As the aging population increases there is an urgent need to develop sound interventions capable of making a positive change to health status with consequent reduction in pressure and cost to the health care system. This physical activity and nutrition program offers a unique approach compared to other such programs for older people previously conducted in Australia for the following reasons.

The target group will be selected from younger seniors groups (60-70 years), and low and medium SES groups rather than high SES groups. Samples will be randomly selected and actively recruited through the Australian FER, and not community volunteers recruited through advertising. The intervention will provide valuable data on the effectiveness of strategies to improve dietary intake and increase physical activity in the community.

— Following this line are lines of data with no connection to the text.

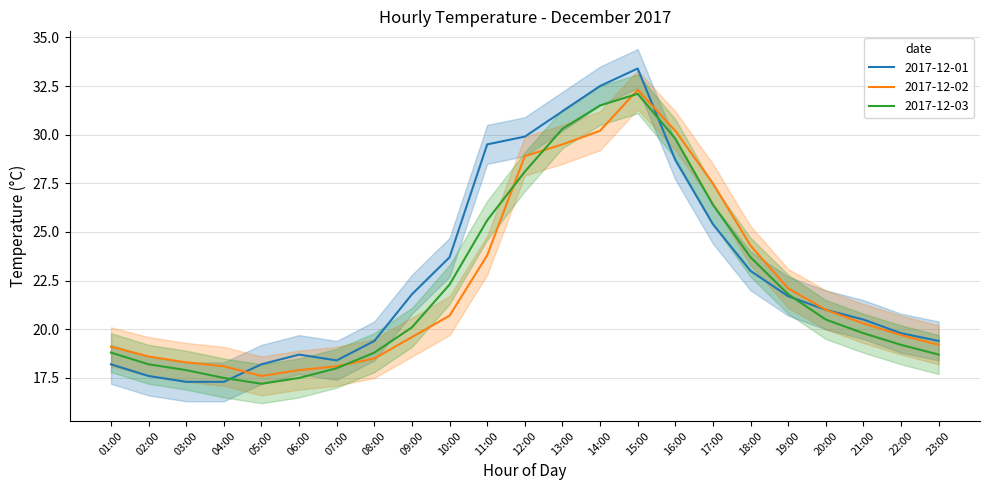

True or false: 2017-12-03 has a value of 17.2 at 05:00.

True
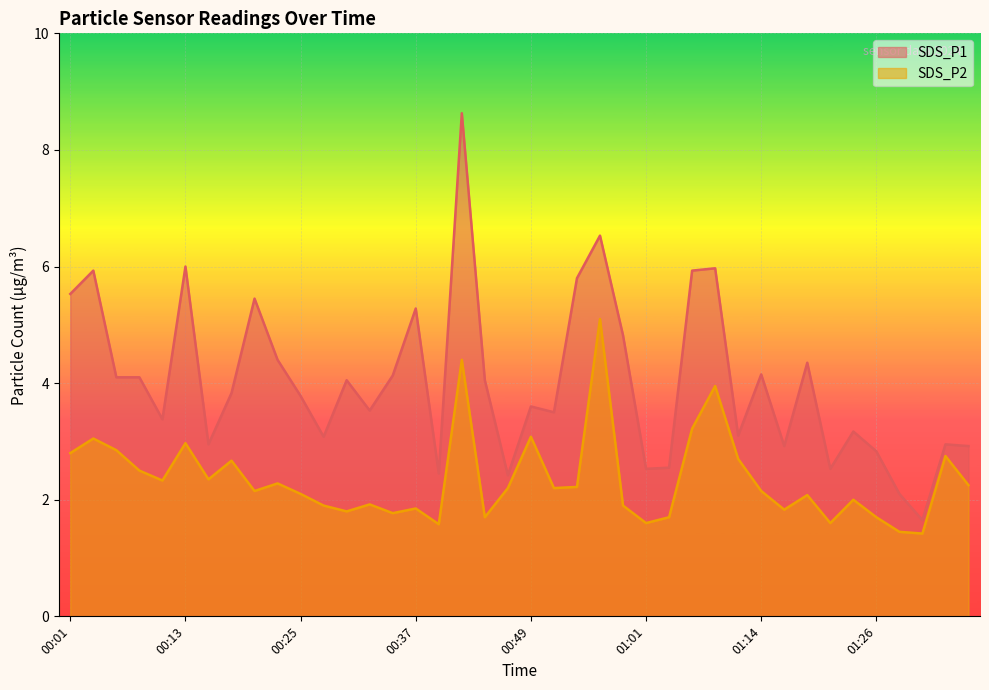

What is the spread (max minus min) of values at 01:26?

1.1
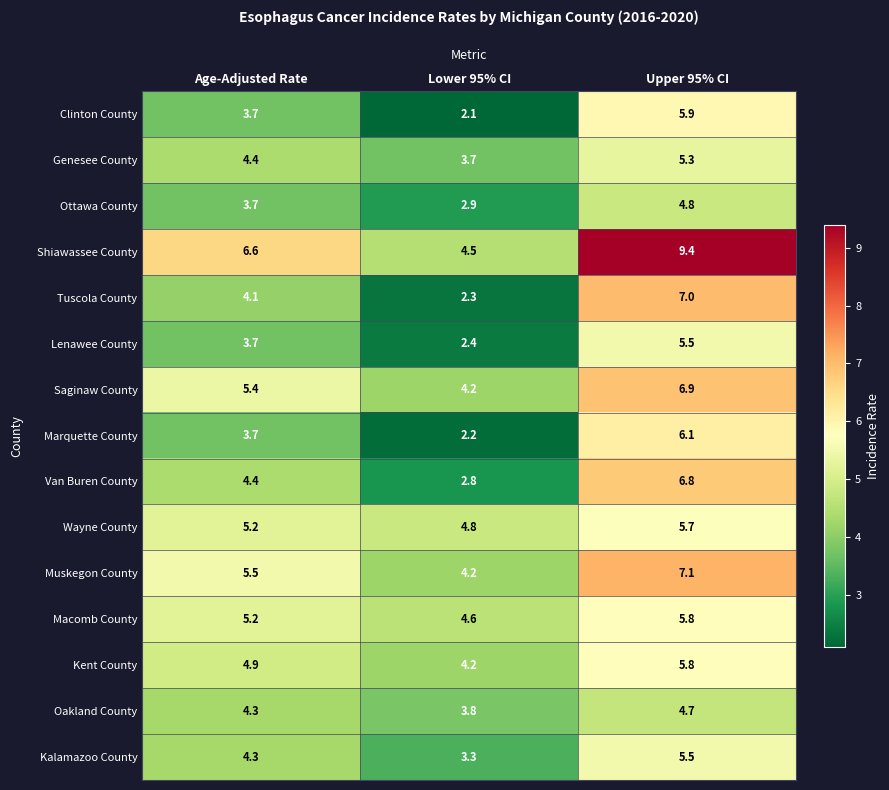

What is the difference between the Oakland County values at Lower 95% CI and Age-Adjusted Rate?

0.5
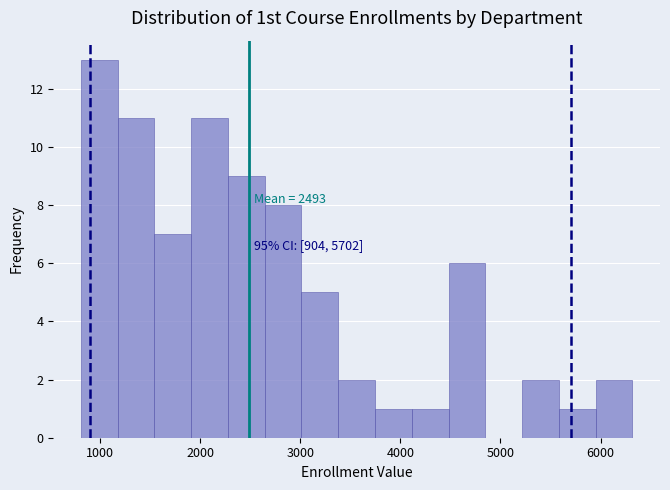

Read against the x-axis, roughly where is the centre of the tallest bar?

1000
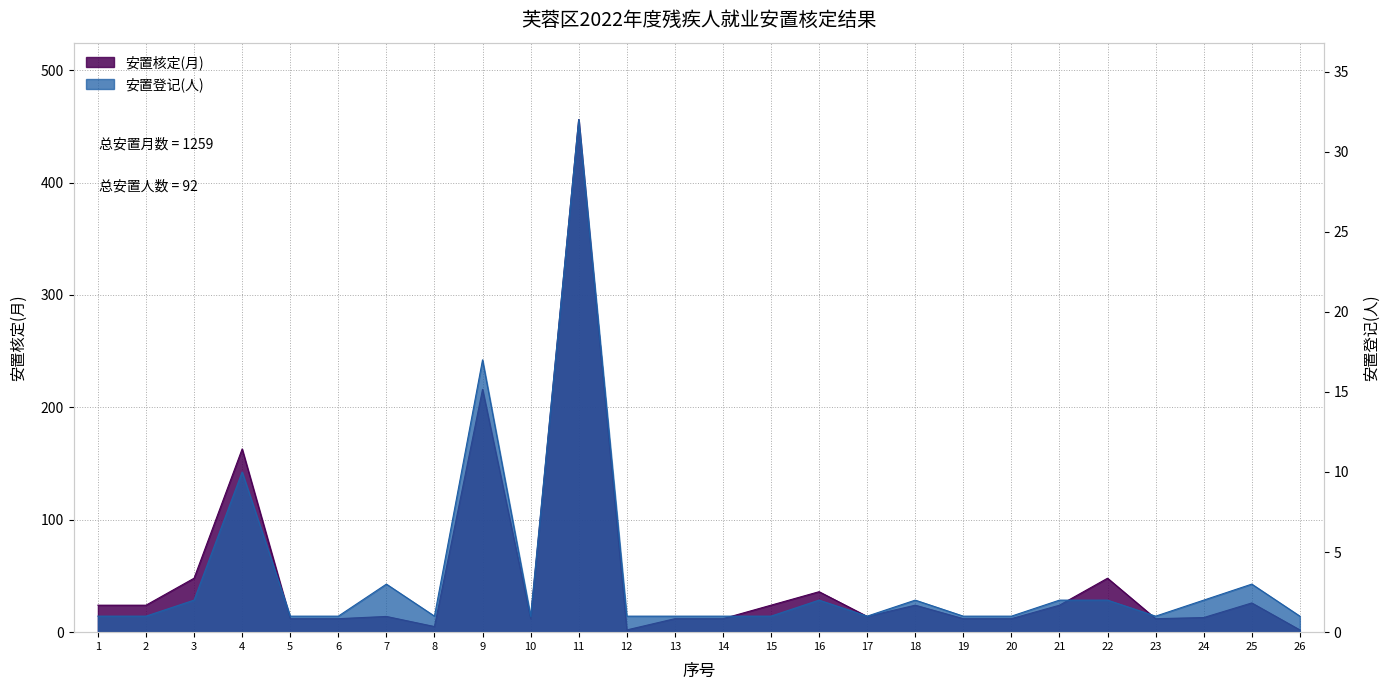

What is the total value across all series at 19?

13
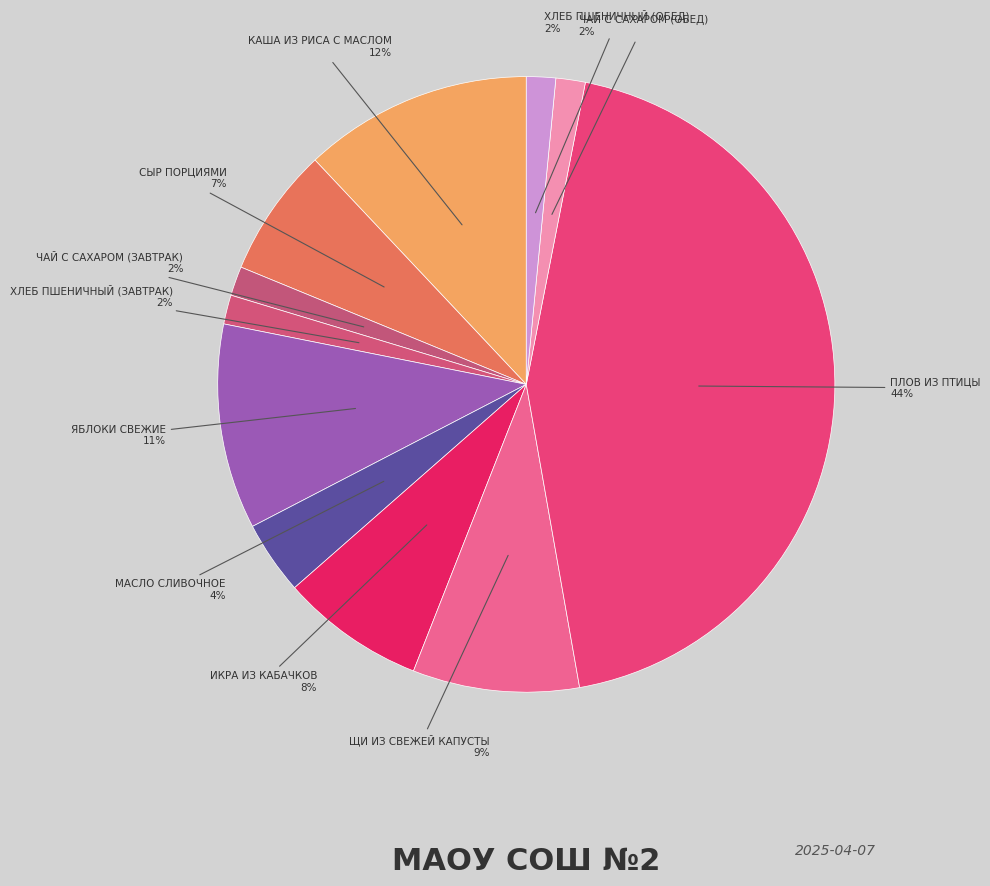

Count the number of slices in the pie.

11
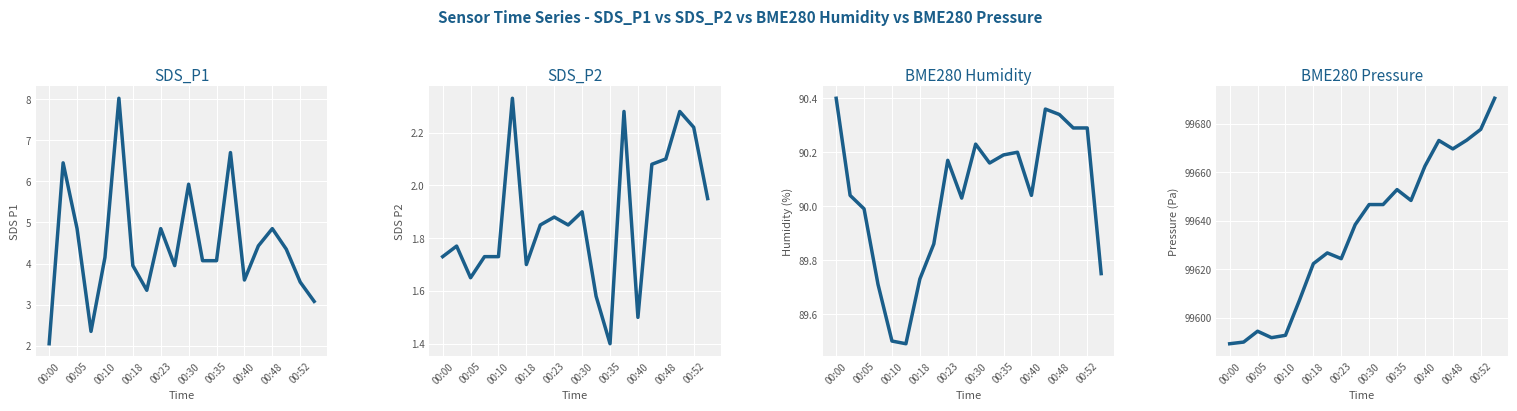

At which category does the chart reach its peak across all series?

19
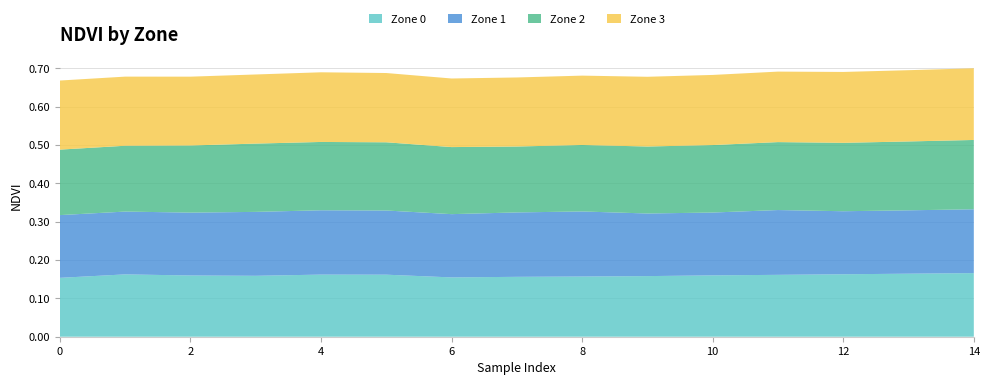

Reading left to right, list all the values displayed in this chart.

Zone 0: 0.2	0.2	0.2	0.2	0.2	0.2	0.2	0.2	0.2	0.2	0.2	0.2	0.2	0.2	0.2
Zone 1: 0.2	0.2	0.2	0.2	0.2	0.2	0.2	0.2	0.2	0.2	0.2	0.2	0.2	0.2	0.2
Zone 2: 0.2	0.2	0.2	0.2	0.2	0.2	0.2	0.2	0.2	0.2	0.2	0.2	0.2	0.2	0.2
Zone 3: 0.2	0.2	0.2	0.2	0.2	0.2	0.2	0.2	0.2	0.2	0.2	0.2	0.2	0.2	0.2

The project has been designed to evaluate the strength of combining both physical activity and nutrition in order to improve the health of seniors. The evaluation data will be collected from participants in their own communities and not in a research centre, making the program relevant to the normal population and not limited to a clinical group or setting. The project will provide guidelines for appropriate sample recruitment, and the development, implementation and evaluation of a minimal, home-based tailored physical activity and nutrition intervention program. The information gathered will be useful for minimising barriers to participation in physical activity and nutrition programs. The outcomes of the project will have significant potential benefits to the Australian community via increased physical activity and better nutrition to reduce chronic disease (and associated costs), as well as enhanced mental health and improved quality of life.